Hip and knee replacement surgeries can be effective treatments for patients with chronic conditions such as osteoarthritis (OA). Surgeries to repair hip fractures are also common and effective. Ageing and a loss of skeletal strength from osteoporosis are the main risk factors associated with a hip fracture, typically sustained during a fall. In most instances, surgical intervention is required to repair or replace the fractured hip joint.
Treatment of patients with hip and knee OA aims to reduce the patient’s joint pain and improve their function, mobility and quality of life (QoL). Surgery is generally recommended if symptoms substantially affecting QoL persist after exhausting non-surgical treatment (NICE, 2014[1]). Age-standardised hip and knee replacement rates have risen over the past decade, and vary up to five-fold within and between countries (OECD, 2014[2]).
Figure 6.21 shows the crude mean scores submitted by patients before and at 6 or 12 months after elective hip replacement surgery for OA in a set of national or sub-national joint replacement programmes using the Oxford Hip Score and HOOS-PS, which are validated patient-reported outcome measures (PROMs) that have been developed specifically for hip and knee pain. In all programmes, the average patient reported a higher score following surgery, suggesting a positive outcome on average.
Figure 6.22 shows the crude mean scores submitted by patients before and 6 or 12 months after elective knee replacement surgery for OA in national and sub-national programmes using the Oxford Knee Score and KOOS-PS instruments. On average, knee replacement patients also reported improvement after surgery in all programmes. The amount of improvement for knee replacement was, on average, more modest than that reported by hip replacement patients. However, patients recovering from knee arthroplasty may take longer to recover. Further results and analysis of these measures are provided in Chapter 2.
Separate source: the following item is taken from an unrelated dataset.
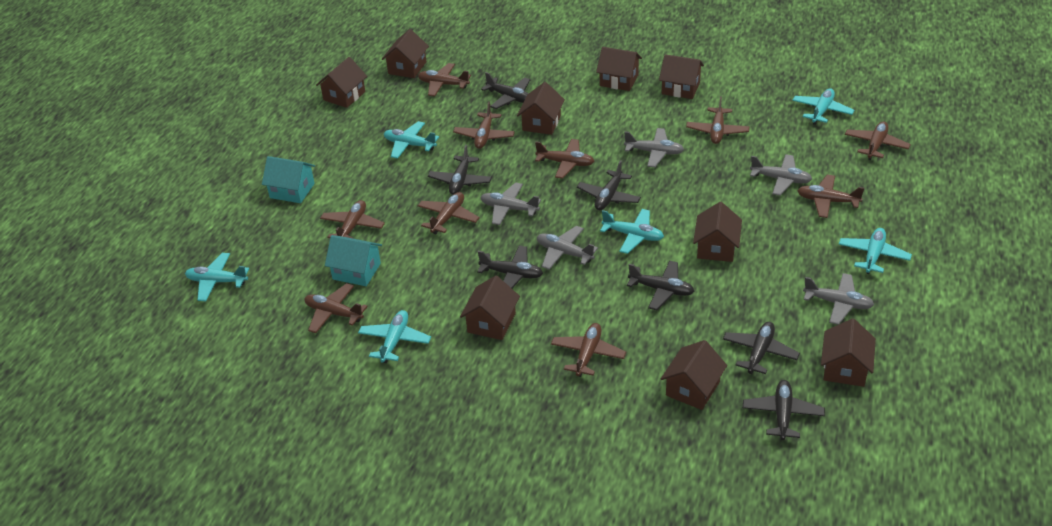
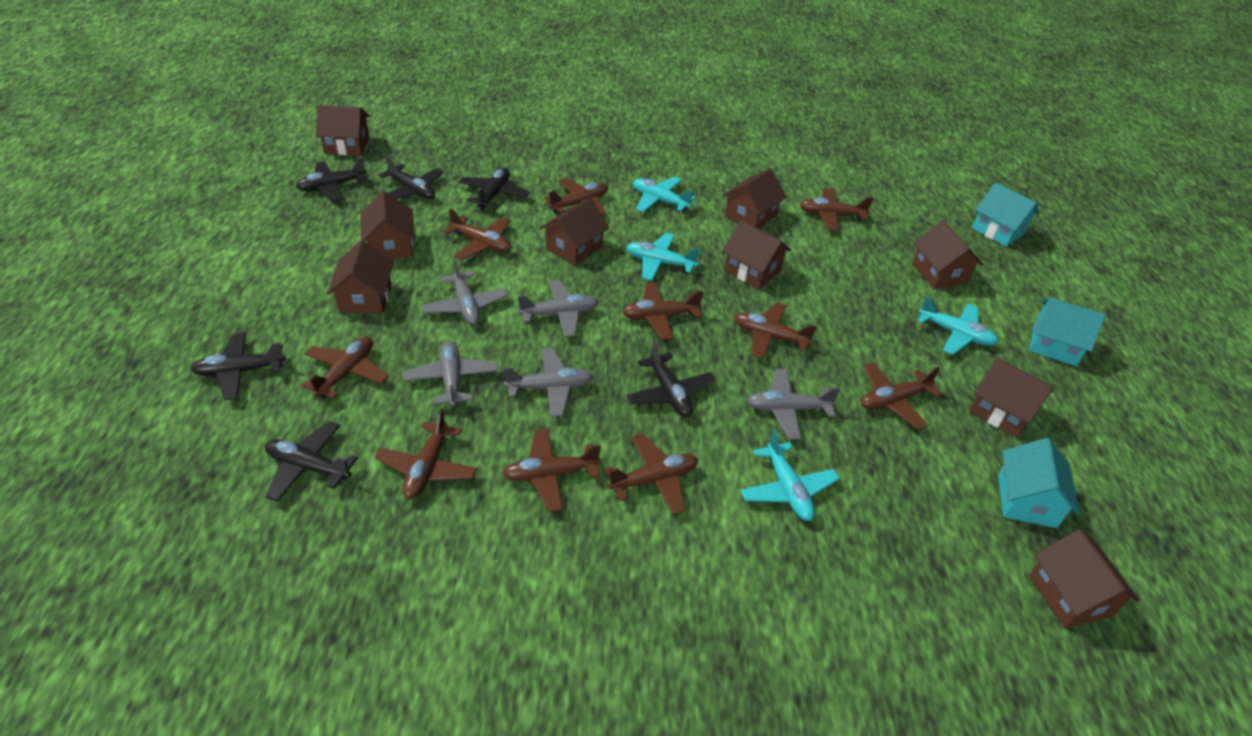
black plane: 7 -> 6
turquoise house: 2 -> 3
turquoise plane: 6 -> 4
While a hip replacement for OA is an elective procedure, hip fracture repair is usually an emergency procedure. Evidence suggests that early surgical intervention improves patient outcomes and minimises the risk of complication. There is general agreement that surgery should occur within two days (48 hours) of hospital admission (National Clinical Guideline Centre, 2011[3]).
Time-to-surgery (TTS) is considered a clinically meaningful process indicator of the quality of acute care for patients with hip fracture. However, TTS is influenced by many factors, including hospitals’ surgical theatre capacity, flow and access, and targeted policy interventions, including public reporting and monitoring of performance (Siciliani, Borowitz and Moran, 2013[4]).
In 2017, on average across OECD countries, over 80% of patients admitted for hip fracture underwent surgery within two days (Figure 6.23) This represents a modest increase of 2.7 percentage points (from 78.2% to 80.9%) since 2012.
The biggest improvement was observed in Israel (from 68% to 89%). Targeted policies that effectively incentivise timely surgery following hip fracture admission could partly explain this result. Iceland, the Czech Republic, Portugal and Latvia reported a decline in the proportion over this period, suggesting a need for policy interventions.